_TO DO:_
In the blog post about the WhyPower project, why is there no right answer in the power mix activity? Reply in one to three sentences.
━━ DOCUMENT EXTRACT ━━
By: Cliff Zintgraff, DaVinci Minds

In our first post, we introduced the WhyPower project and its delivery of integrated math, science and career education.  We talked about how we ran a fundamentally creative process and used academic standards to ground the early design process.  In the second post, we talked briefly about how we implemented WhyPower, and how we came to understand that academic standards are the seeds of big ideas that we need to recapture and highlight in curriculum.  In this final post, we’ll expand on what we implemented for our NGLC grant project, talk about our outcomes, and dream a little about what these blog posts have taught us about improving WhyPower.

What We Built

When we landed with NGLC, we already had integrated math, science and career education curriculum in the first version of WhyPower.  We had single- and multi-player virtual world activities where students built green homes, selecting their appliances and materials; managed a power plant for a day; placed wind turbines and solar panels around Whyville; and ran power lines using Ohm’s law.  Students earned technical and professional career badges for completing the games and simulations.  A theme of our activities was large-scale power sources—coal, natural gas, nuclear, hydroelectric, wind and solar energy—and how to choose the right energy sources for communities.  Our Texas partner, Power Across Texas, inspired our approach for this work.  They are helping Texas make good energy choices.                                                                                                                                                 

For our new activity, we decided to let Whyvillians select the coming week’s power mix in Whyville!  Students would use control panels to play with different power mix scenarios.  We would lead them through three analysis steps (as shown in the pictures):

  1. explore power mix scenarios (how many coal, how many natural gas, etc.);
  1. transpose nine weeks of Whyville power history data onto a bar graph, comparing the possible scenarios to Whyville’s history of power usage; and
  1. consider graphs on cost, emissions, and land use. 

The control panels would give students the sense of controlling a power plant--as if they were sitting at the power console!  The activity would simultaneously be visual, kinesthetic, and mathematical, not to mention educational as they learned the science of sources of energy.    There is no right answer—like in the real world, economics, quality-of-life (who wants smog floating through Whyville outdoor spaces?), values, and even whimsical motivations of students affect outcomes!  Interestingly, Whyvillians have most often chosen the clean energy scenarios.
━━━
━━ EXTRACTED RECORDS ━━
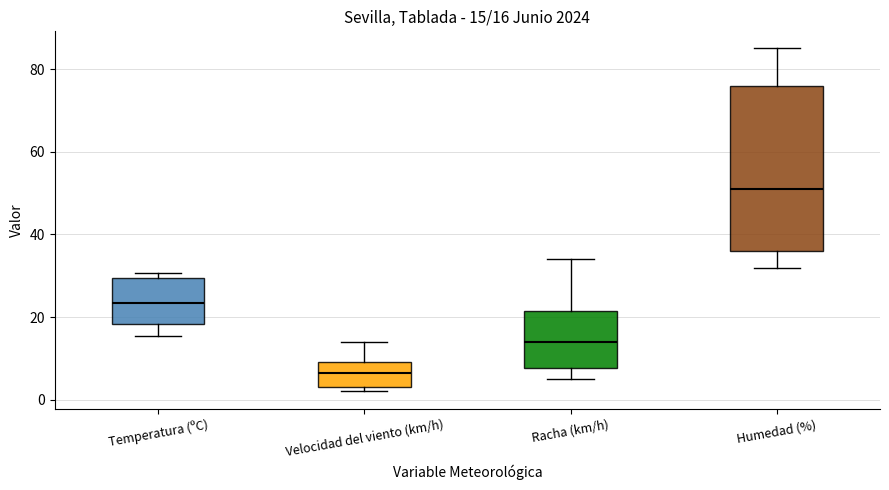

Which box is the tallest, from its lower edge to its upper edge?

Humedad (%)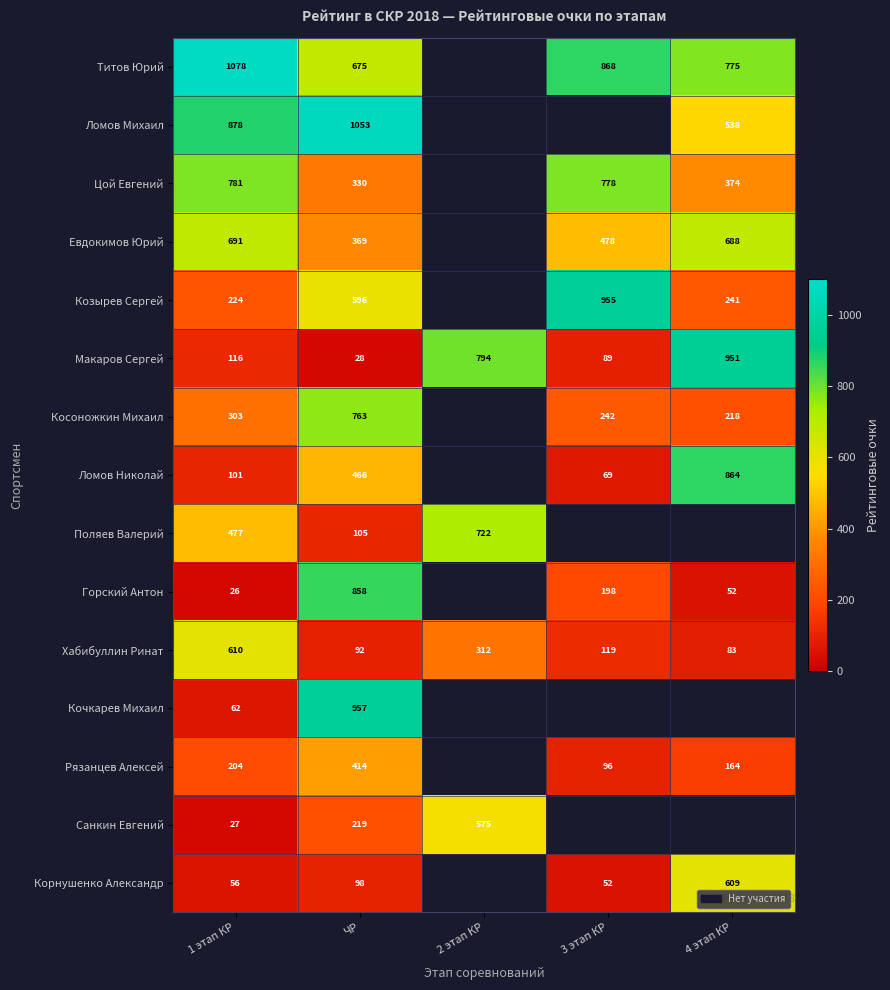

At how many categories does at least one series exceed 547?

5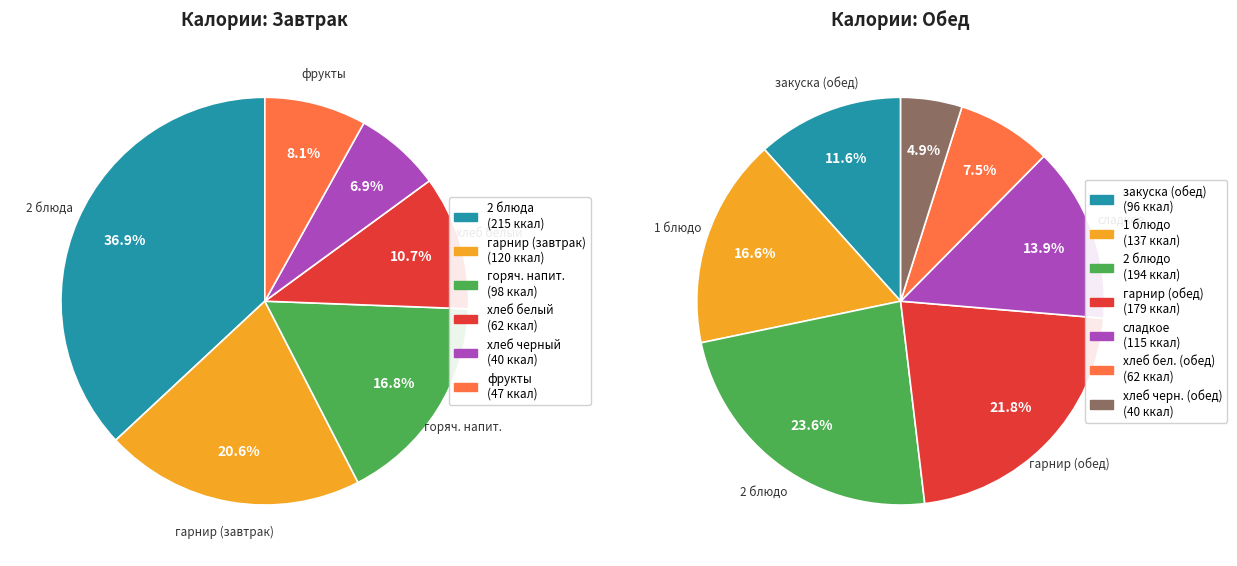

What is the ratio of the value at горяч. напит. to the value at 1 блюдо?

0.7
━━━
━━ EXTRACTED RECORDS ━━
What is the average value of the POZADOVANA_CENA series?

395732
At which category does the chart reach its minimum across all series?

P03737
━━━
_YOUR RESPONSE:_
As in the real world, outcomes are shaped by economics, quality of life (such as not wanting smog floating through Whyville's outdoor spaces), values, and even students' whimsical motivations.